Work to be completed> Write every entry out again with no changes, and leave the images behind.

Data listing>
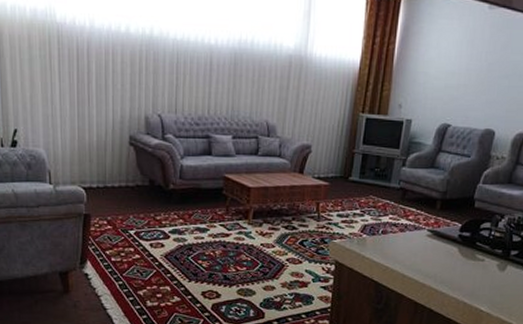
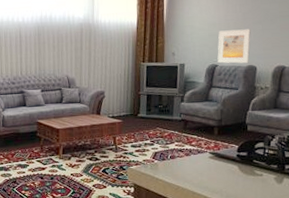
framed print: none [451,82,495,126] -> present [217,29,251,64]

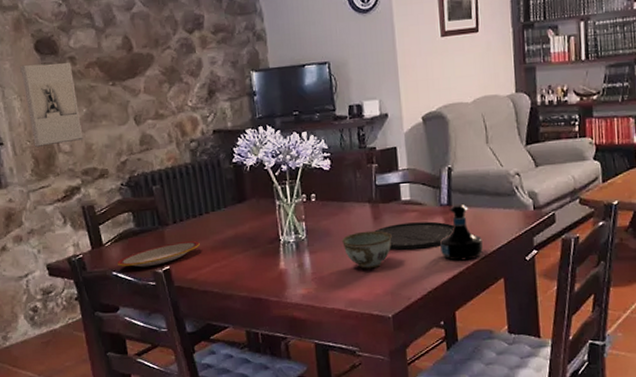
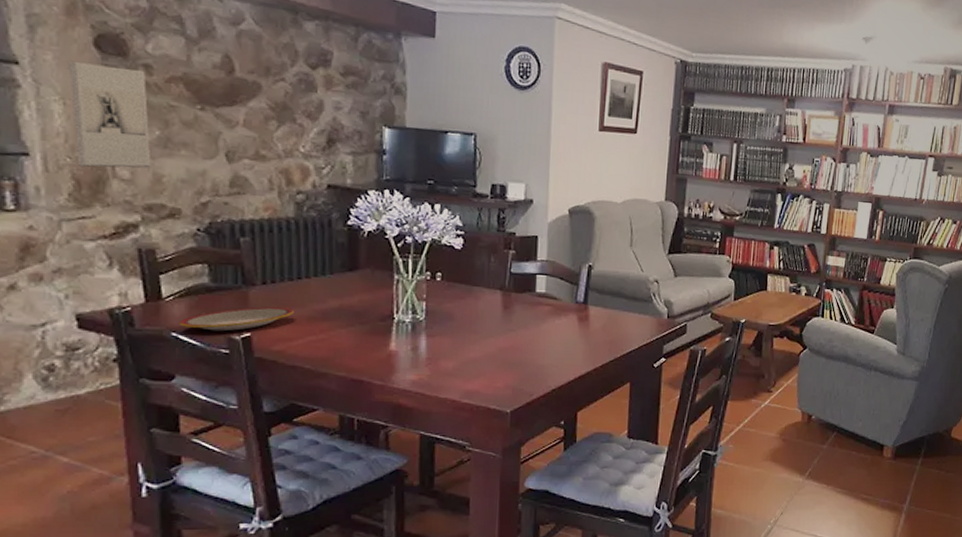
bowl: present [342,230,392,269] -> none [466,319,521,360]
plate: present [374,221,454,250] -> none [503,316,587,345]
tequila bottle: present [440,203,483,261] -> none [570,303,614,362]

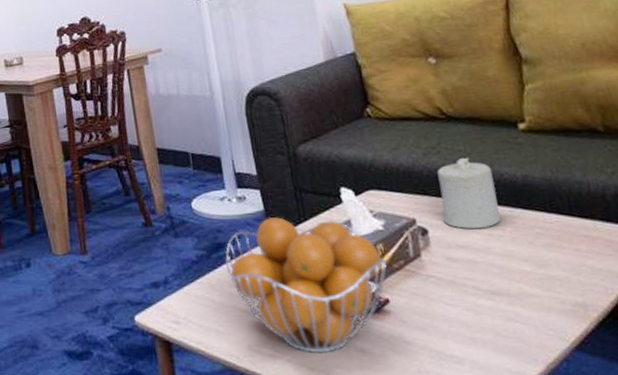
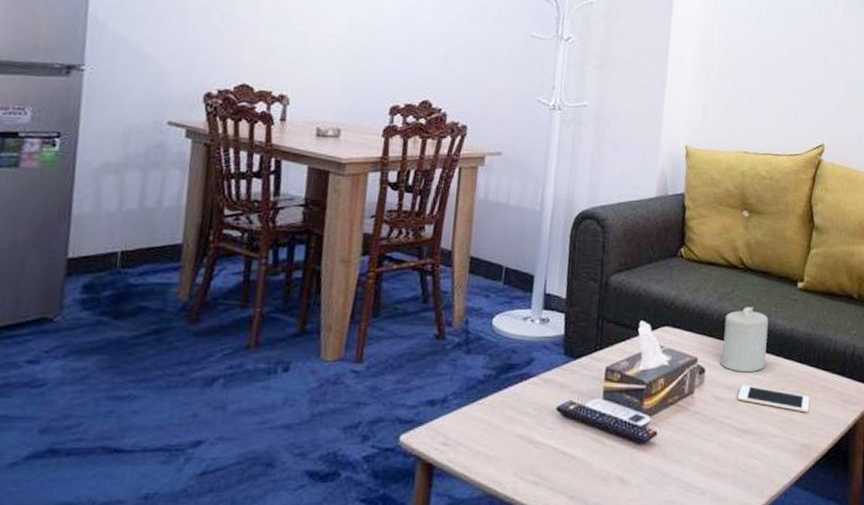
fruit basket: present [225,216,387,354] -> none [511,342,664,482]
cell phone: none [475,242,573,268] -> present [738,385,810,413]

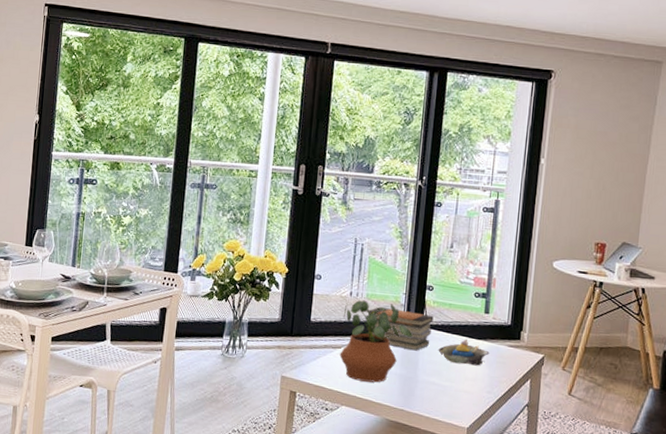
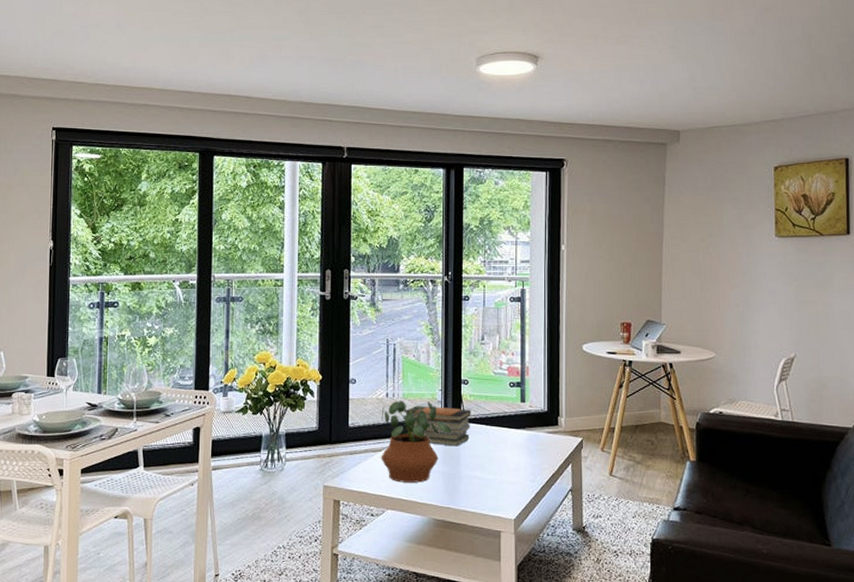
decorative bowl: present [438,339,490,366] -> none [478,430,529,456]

Exercise answer>
framed print: none [451,82,495,126] -> present [217,29,251,64]

bowl: present [342,230,392,269] -> none [466,319,521,360]
plate: present [374,221,454,250] -> none [503,316,587,345]
tequila bottle: present [440,203,483,261] -> none [570,303,614,362]

fruit basket: present [225,216,387,354] -> none [511,342,664,482]
cell phone: none [475,242,573,268] -> present [738,385,810,413]

decorative bowl: present [438,339,490,366] -> none [478,430,529,456]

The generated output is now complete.